Evaluation of De-escalated Adjuvant Radiation Therapy for Human Papillomavirus (HPV)-Associated Oropharynx Cancer

Recent studies suggest that tumors in the oropharynx (tonsils or base of tongue) caused by
the HPV virus are much more sensitive to radiation and chemotherapy. Standard treatment for
HPV associated oropharynx tumor after surgery involves six weeks of radiation therapy and has
many long term side effects and complications.

Mayo Clinic recently piloted a study investigating whether patients with HPV-associated
oropharynx tumors can receive less radiation and chemotherapy after surgery when compared
with the standard treatment. The investigators current study will compare the new, shorter
treatment course (2 weeks of treatment) with the standard course of treatment (six weeks).
Patients will be randomized to either the less intense or standard treatment arm. Patients
will be twice as likely to receive the less intense treatment during randomization.

Inclusion Criteria:

- Age ≥ 18 years.

- Histological confirmation of HPV+ squamous cell carcinoma of the oropharynx. HPV
positivity will be defined as positive staining for p16 on immunohistochemistry (IHC).

- Gross total surgical resection with curative intent of the primary tumor and at least
unilateral neck dissection within 7 weeks of registration.

- ECOG Performance Status (PS) 0 or 1

- Absence of distant metastases on standard diagnostic work-up ≤ 10 weeks prior to
registration. (Chest CT, Chest x-ray (CXR), or PET/CT.)

- Must have one of the following risk factors:

- Lymph node > 3 cm

- 2 or more positive lymph nodes

- Perineural invasion

- Lymphovascular space invasion

- T3 or T4 primary disease

- Lymph node extracapsular extension

- The following laboratory values obtained ≥14 days prior to registration.

- Absolute neutrophil count (ANC) ≥1500/mm3

- Platelet count ≥100,000/mm3

- Hemoglobin ≥8.0g/dL

- Creatinine ≤ 1.5 mg/dL or creatinine clearance ≥ 50 mL/min

- Total bilirubin < 2 x institutional upper limit of normal (ULN)

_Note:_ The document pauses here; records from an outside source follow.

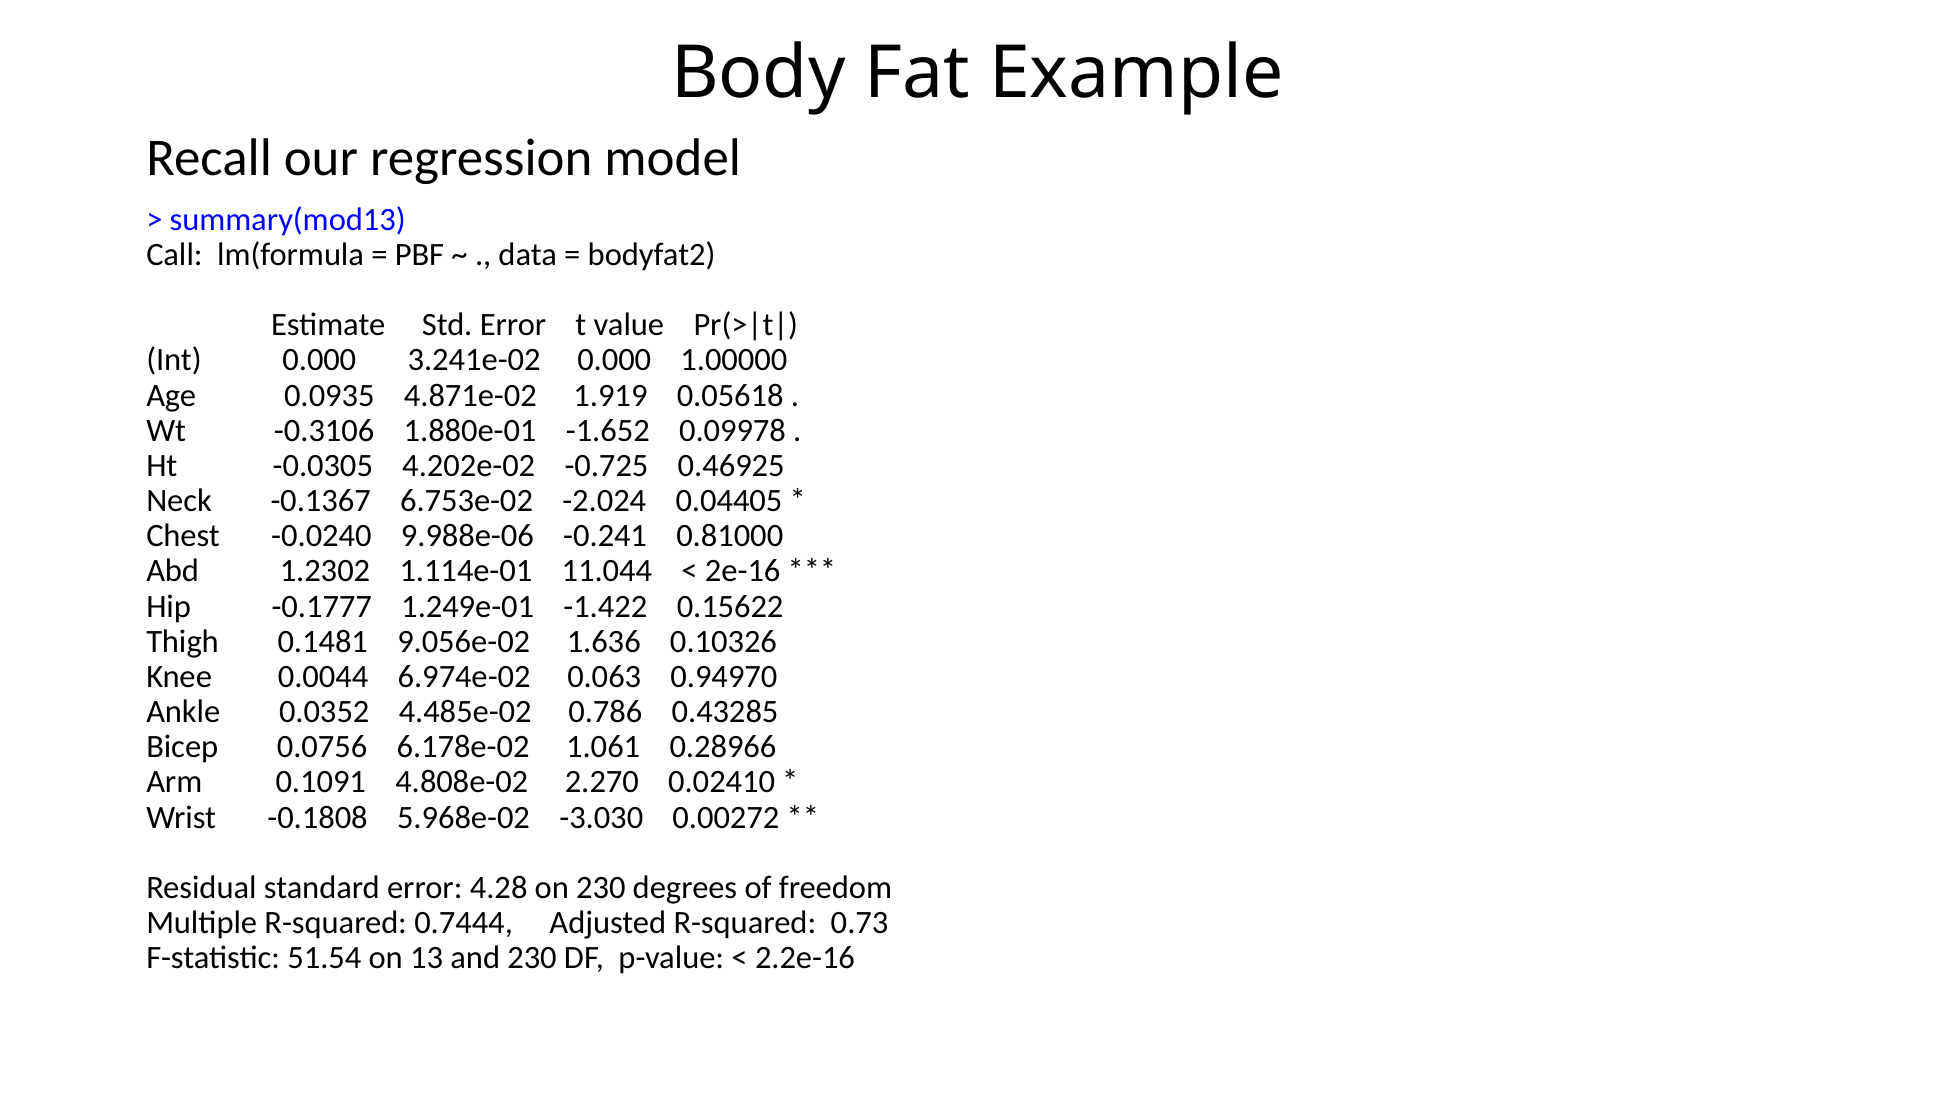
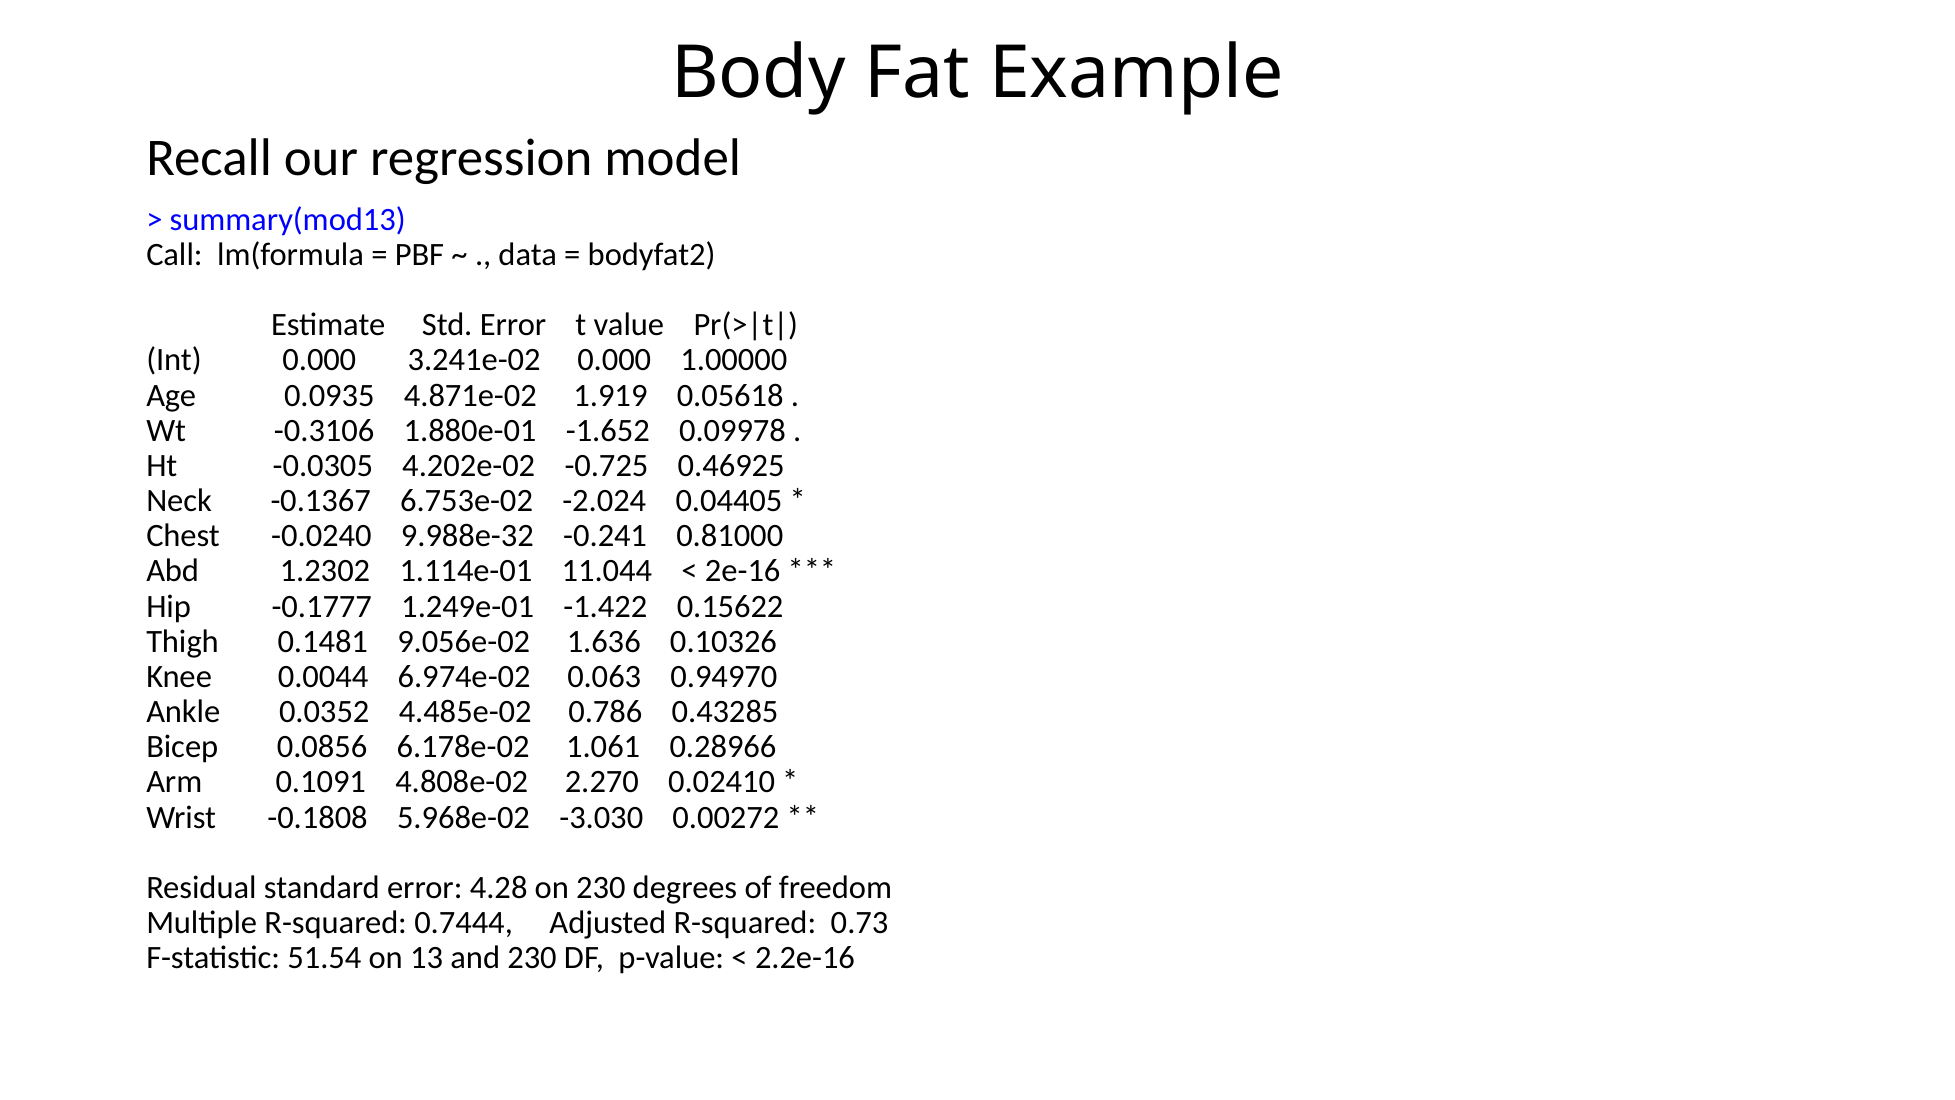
9.988e-06: 9.988e-06 -> 9.988e-32
0.0756: 0.0756 -> 0.0856
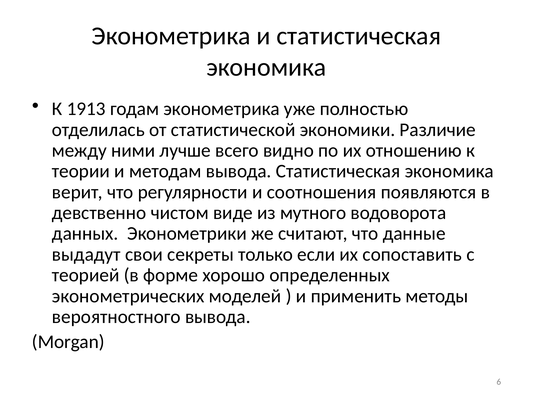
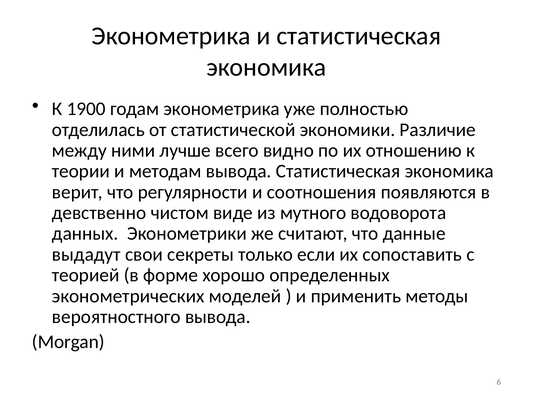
1913: 1913 -> 1900
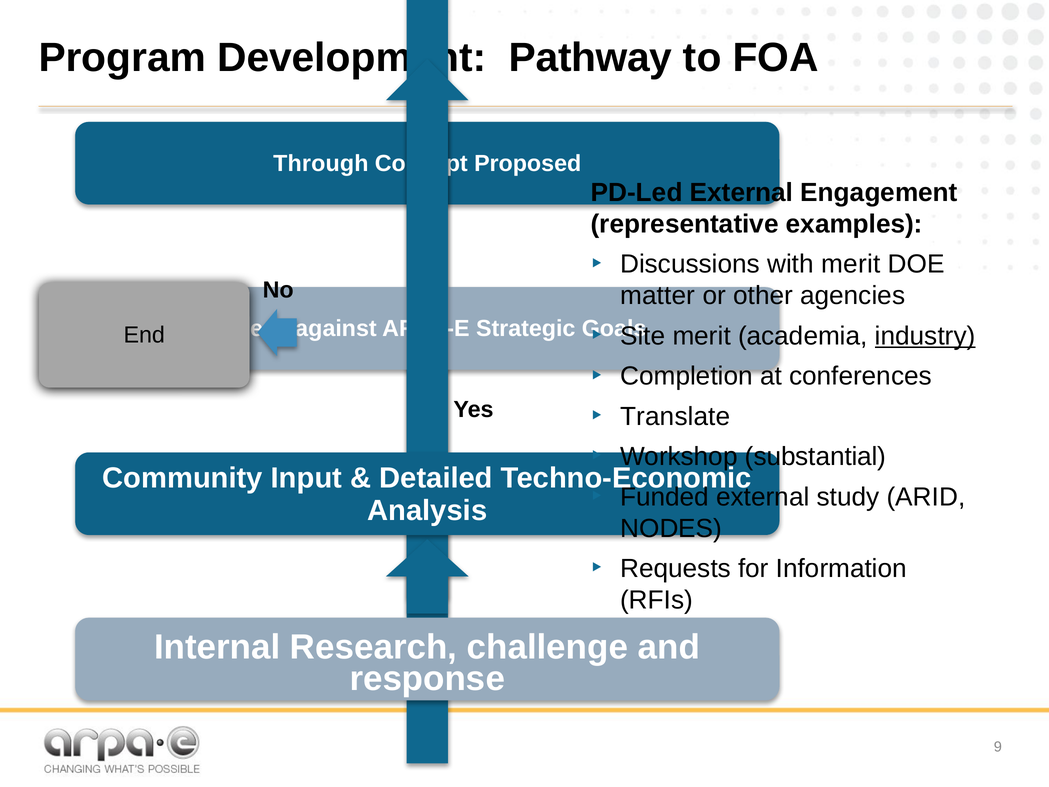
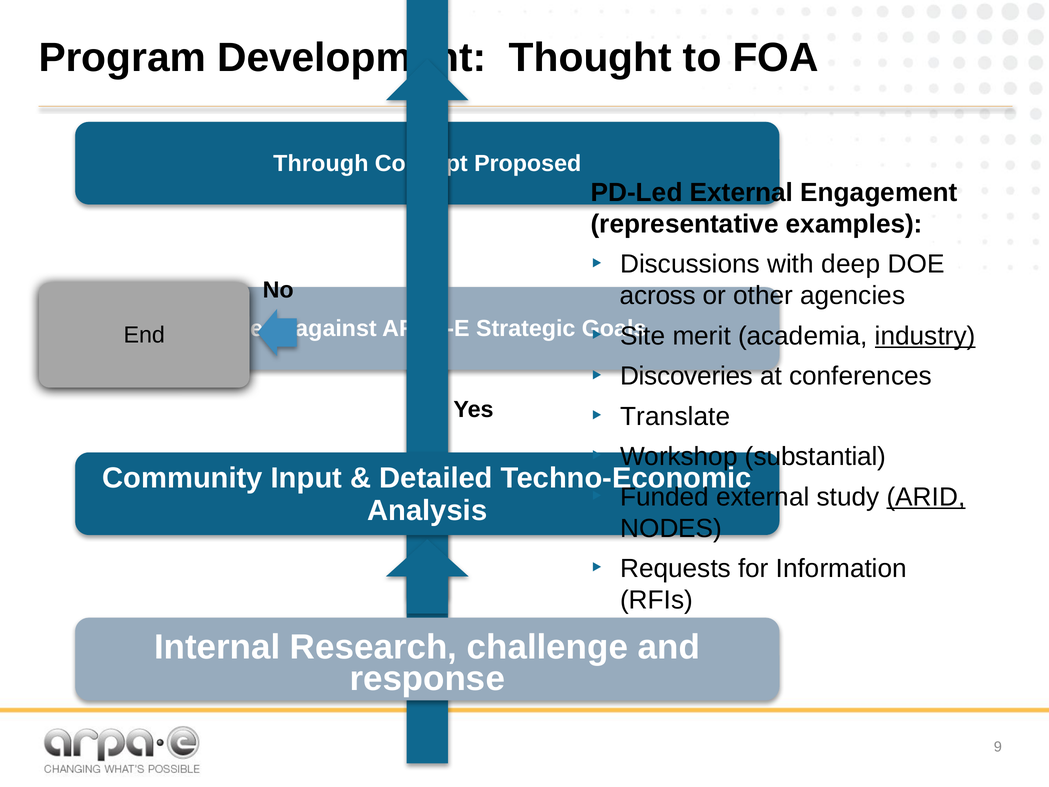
Pathway: Pathway -> Thought
with merit: merit -> deep
matter: matter -> across
Completion: Completion -> Discoveries
ARID underline: none -> present
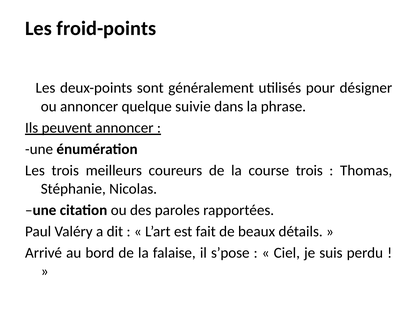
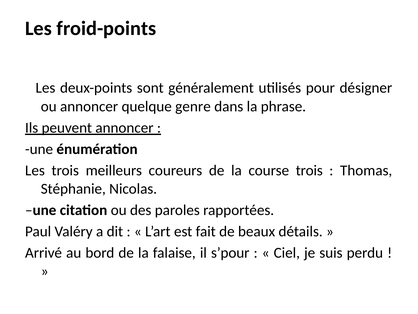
suivie: suivie -> genre
s’pose: s’pose -> s’pour
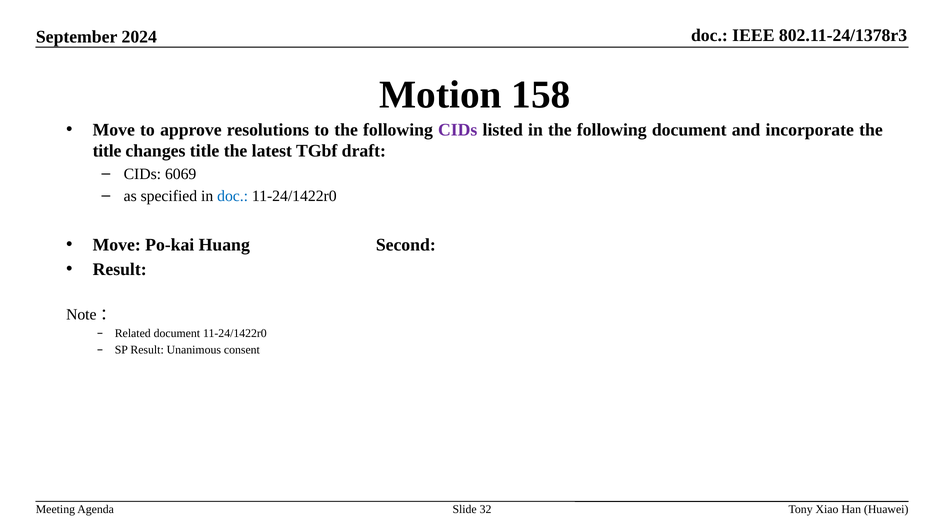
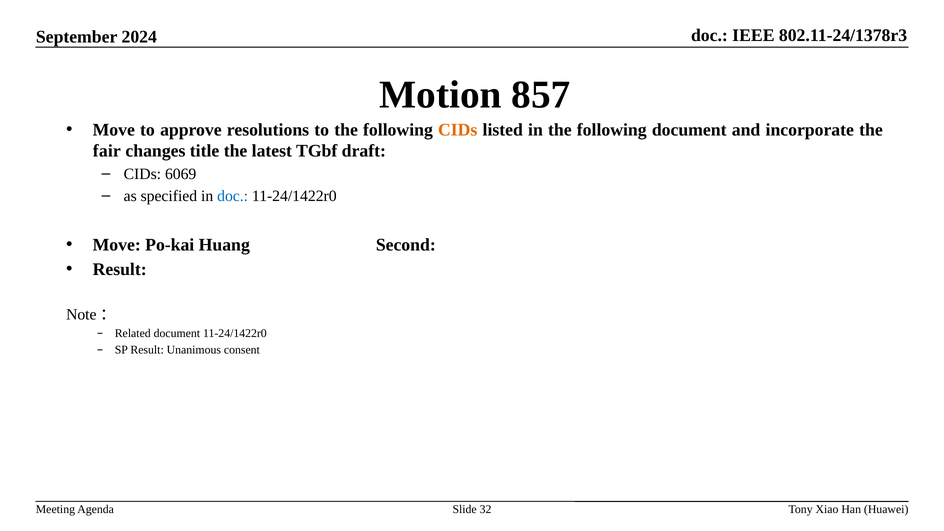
158: 158 -> 857
CIDs at (458, 130) colour: purple -> orange
title at (107, 151): title -> fair
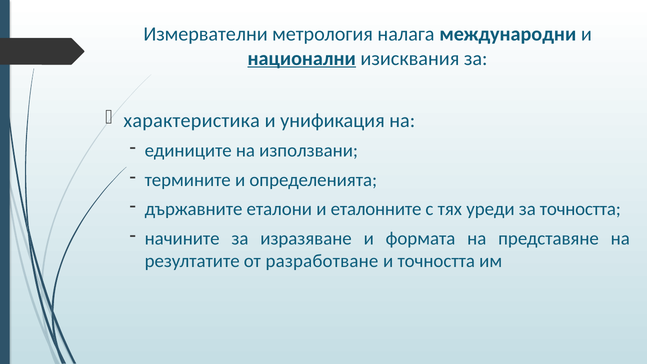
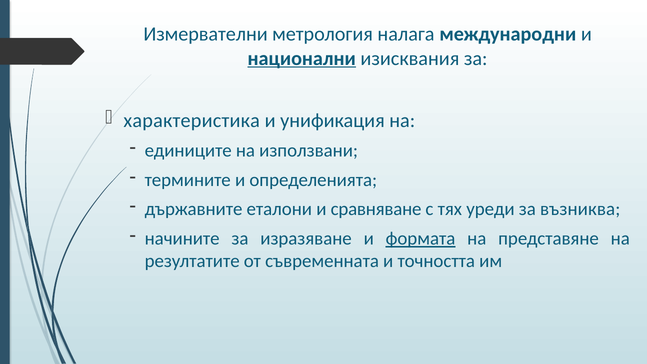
еталонните: еталонните -> сравняване
за точността: точността -> възниква
формата underline: none -> present
разработване: разработване -> съвременната
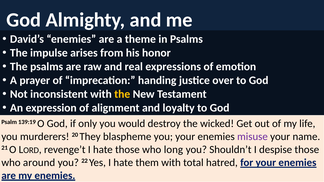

- AST or ALT < 3 x institutional ULN

- Negative pregnancy test done ≤7 days prior to registration, for women of childbearing
potential only.

- Ability to complete questionnaire(s) by themselves or with assistance.

- Provide informed written consent.

- Willingness to return to enrolling institution for follow-up (during the Active
Monitoring Phase of the study).

Exclusion Criteria:

- Any of the following because this study involves an agent that has known genotoxic,
mutagenic and teratogenic effects:

- Pregnant women

- Nursing women

- Men or women of childbearing potential who are unwilling to employ adequate
contraception

- Co-morbid systemic illnesses or other severe concurrent disease which, in the judgment
of the investigator, would make the patient inappropriate for entry into this study or
interfere significantly with the proper assessment of safety and toxicity of the
prescribed regimens.

- Immunocompromised patients and patients known to be HIV positive.

- Uncontrolled intercurrent illness including, but not limited to, ongoing or active
infection, symptomatic congestive heart failure, unstable angina pectoris, cardiac
arrhythmia, or psychiatric illness/social situations that would limit compliance with
study requirements.

- Receiving any other investigational agent which would be considered as a treatment for
the primary neoplasm.

- Other active malignancy ≤ 5 years prior to registration. EXCEPTIONS: Non-melanotic
skin cancer or carcinoma-in-situ of the cervix. NOTE: If there is a history or prior
malignancy, they must not be receiving other specific treatment for their cancer.

- Prior history of radiation therapy to the affected site.

- History of connective tissue disorders such as rheumatoid arthritis, lupus, or
Sjogren's disease.

- Presence of any of the following risk factors after surgery:

- Any positive surgical margin.

- Adenopathy below the clavicles

- Prior systemic chemotherapy.

- Receiving any medications or substances which in the opinion of the investigators
would interfere with treatment. Examples could include strong inhibitors of CYP3A4 at
oncologist discretion (see Appendix IV).

- Severe pre-existing ototoxicity or neuropathy that would, in the opinion of the
investigator, preclude the use of cisplatin chemotherapy.